一方、企業はクラウドネイティブの世界に進みつつある。スタートアップやゲーム、HPCのような「System of Engagement(SoE)」や安価に大量なデータを取り込んでアナリスティックを行なう「System of Insight(SoI)」、あるいは財務・会計や顧客管理などのSaaSがカバーする「System of Record(SoR)」に関しては、すでにクラウドネイティブ化が進み、次は最新のコグニティブサービスを活用した「System of Innovation(SoI)」へと足を踏み入れていくというのが三澤氏の見立て。こうした中、さまざまなシステムを包括的にカバーできるハイブリッドなクラウドが今後重要になっていくというのが、IBMの市場分析だ。
こうした中、IBMは「IBM Cloud Platform」として、SoftLayerのIaaSを中心としたクラウドサービスと、BluemixやWebSphereなどのクラウドソフトウェアの事業部を統合。差別化の難しくなっているIaaSから、PaaSやソフトウェアの領域に主戦場を移しつつ、OpenStackやCloudFoundry、Apache Spark、docker、node.jsなどクラウド時代のスタンダードなテクノロジーに大きく貢献していくという。
ユニークなIaaS「SoftLayer」と130種類のサービスがある「Bluemix」
続いて三澤氏は、IBM Cloud Platformの最新動向をおさらいした。
現状、IBM Cloud PlatformはFortune 500の企業の85%が顧客となっており、それを支えるデータセンターもグローバルで48拠点にのぼっている。IBMのソフトウェアもすでに100%クラウド対応になっており、Bluemixの新規アカウントは毎週2万アカウントずつ増えている状況だという。日本においては金融業界を中心に導入が加速。また、年間で1000回におよぶイベントを開催し、5000名以上のメンバーが参加しているとアピールした。
IaaSであるIBM SoftLayerに関して、三澤氏は「非常にユニーク」と感想を語る。大きなデータを扱うSoRとの相性が悪い仮想サーバーに対して、SoftLayerのベアメタルサーバーは、ユーザーによる専有が可能で、I/O不足とライセンスの問題を解消できる。また、データセンター間を接続した10Gbpsのネットワークが使い放題である点も大きな差別化ポイントになる。三澤氏は「グローバル展開する企業では、これ以外の選択肢はないと思う」とアピールする。

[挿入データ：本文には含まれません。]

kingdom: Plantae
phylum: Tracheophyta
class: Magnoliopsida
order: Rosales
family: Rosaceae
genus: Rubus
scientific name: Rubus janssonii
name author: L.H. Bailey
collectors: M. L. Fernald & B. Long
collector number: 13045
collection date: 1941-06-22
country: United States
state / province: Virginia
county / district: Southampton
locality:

また、開発者向けのBluemixでは、開発スターターキット、ランタイム、アナリスティック、WATSON、Webアプリ開発、モバイル、DevOps、IoTなど130種類以上のサービスとAPIカタログを用意。三澤氏は、「DB2やWebSphereのようなアプリケーション基盤やNode-Red、Liberty for Javaのような開発者向けサービス、APIコネクトやブロックチェーン、そしてコグニティブサービスまで1つのプラットフォームで提供できる」とアピールした。
これらは複数の環境にデプロイ可能。パブリッククラウドのみならず、SoftLayer上に専有環境を持つ「Dedicated」、自社データセンター上のマネージドサービスとして利用できる「Local」などを適材適所で選択でき、クラウドならではの迅速性、コスト効率、セキュリティなどを享受できるという。